Jeff: Yes. You’ll be trying to manage salinity below those levels. 

Patrick: EC is electrical conductivity. That’s a proxy for salinity in the soil. Then you manage it based on that. Is there a way to get parts per million of salinity or salt in the soil?

Jeff: Yes. There’s a straightforward conversion between our reported value and decisiemens per meter, and parts per million. It’s roughly about 600 parts per million per decisiemens per meter. A three decisiemens per meter salinity value is roughly 1800 parts per million.

Patrick: As a farmer, how do I interpret that? Translate that into what that means for me and how I know if I need to flush my soil.

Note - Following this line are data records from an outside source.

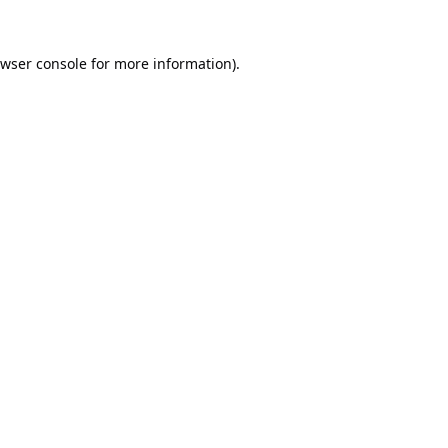
wser console
for more information).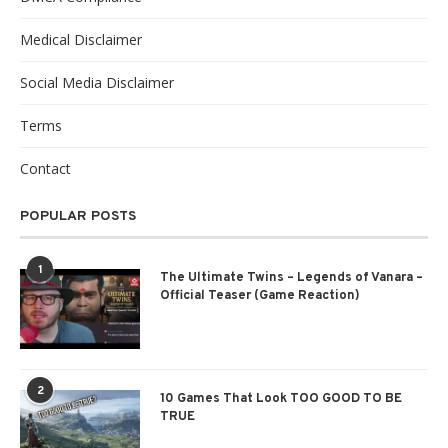
Medical Disclaimer
Social Media Disclaimer
Terms
Contact
POPULAR POSTS
1
The Ultimate Twins – Legends of Vanara –
Official Teaser (Game Reaction)
2
10 Games That Look TOO GOOD TO BE
TRUE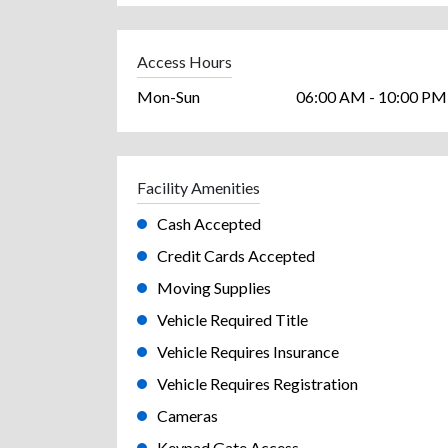
Access Hours
Mon-Sun
06:00 AM - 10:00 PM
Facility Amenities
Cash Accepted
Credit Cards Accepted
Moving Supplies
Vehicle Required Title
Vehicle Requires Insurance
Vehicle Requires Registration
Cameras
Keypad Gate Access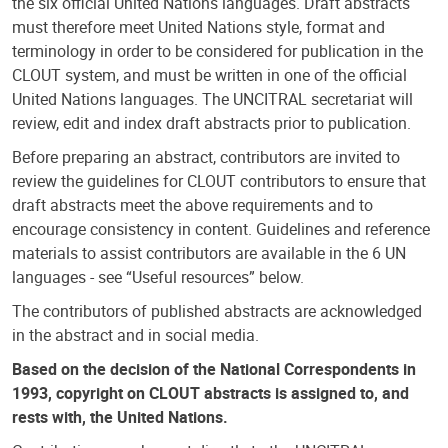
the six official United Nations languages. Draft abstracts
must therefore meet United Nations style, format and
terminology in order to be considered for publication in the
CLOUT system, and must be written in one of the official
United Nations languages. The UNCITRAL secretariat will
review, edit and index draft abstracts prior to publication.
Before preparing an abstract, contributors are invited to
review the guidelines for CLOUT contributors to ensure that
draft abstracts meet the above requirements and to
encourage consistency in content. Guidelines and reference
materials to assist contributors are available in the 6 UN
languages - see “Useful resources” below.
The contributors of published abstracts are acknowledged
in the abstract and in social media.
Based on the decision of the National Correspondents in
1993, copyright on CLOUT abstracts is assigned to, and
rests with, the United Nations.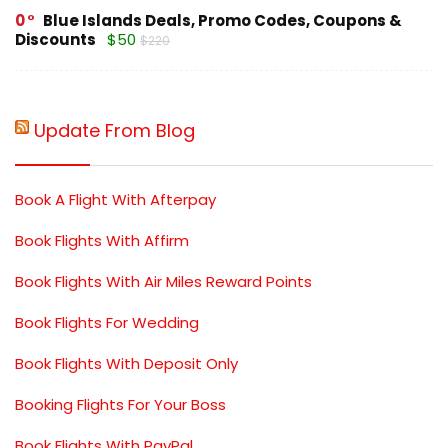
0
Blue Islands Deals, Promo Codes, Coupons &
Discounts
$50
$220
Update From Blog
Book A Flight With Afterpay
Book Flights With Affirm
Book Flights With Air Miles Reward Points
Book Flights For Wedding
Book Flights With Deposit Only
Booking Flights For Your Boss
Book Flights With PayPal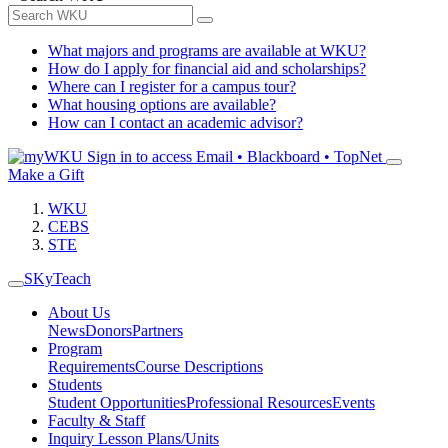
What majors and programs are available at WKU?
How do I apply for financial aid and scholarships?
Where can I register for a campus tour?
What housing options are available?
How can I contact an academic advisor?
Sign in to access
Email • Blackboard • TopNet
Make a Gift
WKU
CEBS
STE
SKyTeach
About Us
News
Donors
Partners
Program
Requirements
Course Descriptions
Students
Student Opportunities
Professional Resources
Events
Faculty & Staff
Inquiry Lesson Plans/Units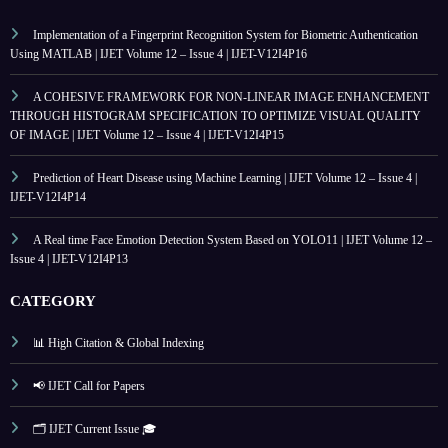
Implementation of a Fingerprint Recognition System for Biometric Authentication
Using MATLAB | IJET Volume 12 – Issue 4 | IJET-V12I4P16
A COHESIVE FRAMEWORK FOR NON-LINEAR IMAGE ENHANCEMENT
THROUGH HISTOGRAM SPECIFICATION TO OPTIMIZE VISUAL QUALITY
OF IMAGE | IJET Volume 12 – Issue 4 | IJET-V12I4P15
Prediction of Heart Disease using Machine Learning | IJET Volume 12 – Issue 4 |
IJET-V12I4P14
A Real time Face Emotion Detection System Based on YOLO11 | IJET Volume 12 –
Issue 4 | IJET-V12I4P13
CATEGORY
📊 High Citation & Global Indexing
📢 IJET Call for Papers
🗂️ IJET Current Issue 🎓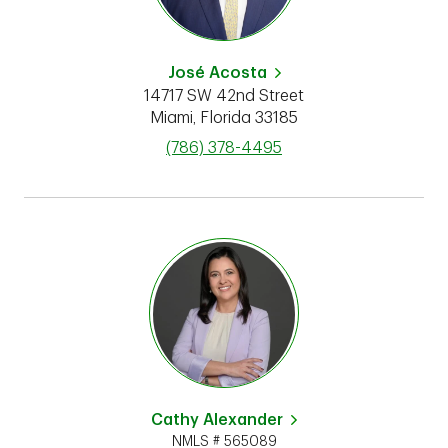
José Acosta
14717 SW 42nd Street
Miami
,
Florida
33185
phone
(786) 378-4495
Cathy Alexander
NMLS # 565089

Jeff: For instance, if you’re growing a sensitive crop, your threshold for starting to notice yield drop or crop quality issues is about four decisiemens per meter. As your growing season progresses, you might see salinity slowly start to creep up. When you get in the neighborhood of three to four decisiemens per meter, you’re probably going to want to take action. That might mean applying gypsum and then applying a lot of water at the same time to flush those salts through the soil profile. 

Patrick: If you’ve set up the parameters of what’s acceptable for your crop type, the GroGuru software gives you alerts around this?

Jeff: Yes, you can set alerts. You’ll see those trends. Usually, salinity creeps up on you. It doesn’t happen overnight. With irrigation, you can get a very dry condition pretty quickly. Salinity tends to be an issue that evolves over weeks to months. 

Patrick: How large of an area does our soil sensor measure?

Jeff: Our soil moisture sensor measures a volume that’s about a cylinder that’s this large in diameter by this length.